I ordered Euodia seeds from WRSOURCE, http://www.whiteriversource.com/ a month ago and paid with Paypal.

They have not delivered and do not respond to any of the following email-adresses:

[email protected]
[email protected]
[email protected]
[email protected]

Paypal is notified to suspend their account in order to protect others.

If you do business with them, do not expect much and do not pay in advance.


----------



## ArkansasBK (Mar 5, 2011)

*Re: WRSOURCE (white river source) gone bad*

I will not do business with anyone who doesn't put their fisical address on their website. Pretty good indicator that they may not be straight up with you.


----------



## bluegrass (Aug 30, 2006)

*Re: WRSOURCE (white river source) gone bad*

For future reference you can make a payment direct to their email address from your bank if you have online banking.
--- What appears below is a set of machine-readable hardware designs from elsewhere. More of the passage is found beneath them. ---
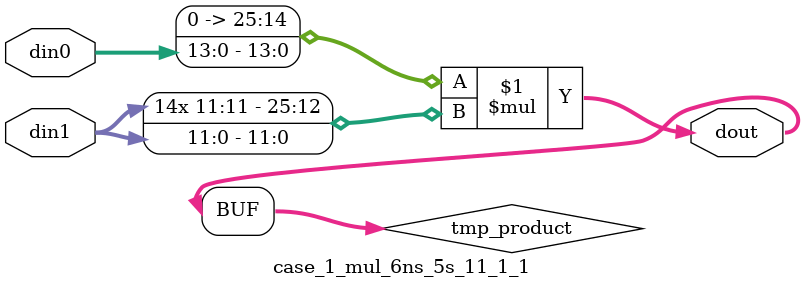
<source format=v>

`timescale 1 ns / 1 ps

 (* use_dsp = "no" *)  module case_1_mul_6ns_5s_11_1_1(din0, din1, dout);
parameter ID = 1;
parameter NUM_STAGE = 0;
parameter din0_WIDTH = 14;
parameter din1_WIDTH = 12;
parameter dout_WIDTH = 26;

input [din0_WIDTH - 1 : 0] din0; 
input [din1_WIDTH - 1 : 0] din1; 
output [dout_WIDTH - 1 : 0] dout;

wire signed [dout_WIDTH - 1 : 0] tmp_product;

























assign tmp_product = $signed({1'b0, din0}) * $signed(din1);










assign dout = tmp_product;





















endmodule

</source>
Then you get notified when they accept the funds. With Paypal you have no idea if they ever even accepted the funds.


----------



## Birdman (May 8, 2009)

*Re: WRSOURCE (white river source) gone bad*



ArkansasBK said:


> I will not do business with anyone who doesn't put their fisical address on their website. Pretty good indicator that they may not be straight up with you.


White River Sourse
3645 E main St#176
Richmond In 47374
Got this address from there web site.


----------



## JensLarsen (Mar 14, 2007)

*Re: WRSOURCE (white river source) gone bad*

Happy ending, and fast as well. 

Still beware, they have not closed their webshop and accept orders.

================================

Hello Jens Larsen,

We have concluded our investigation into your claim.

Seller's Name: WRSource
Seller's Email: [email protected]
Seller's Transaction ID: 8FR40121C4xxxxxx

Transaction Date: Mar 17, 2011
Transaction Amount: -$56.00 USD
Your Transaction ID: 6FV93582xxxxxxx
Case Number: PP-001-279-xxxxxx

Buyer's Transaction ID: 6FV93582Bxxxxxx

You have received a refund via PayPal in the amount of $56.00 USD.



Sincerely, 

Protection Services Department


----------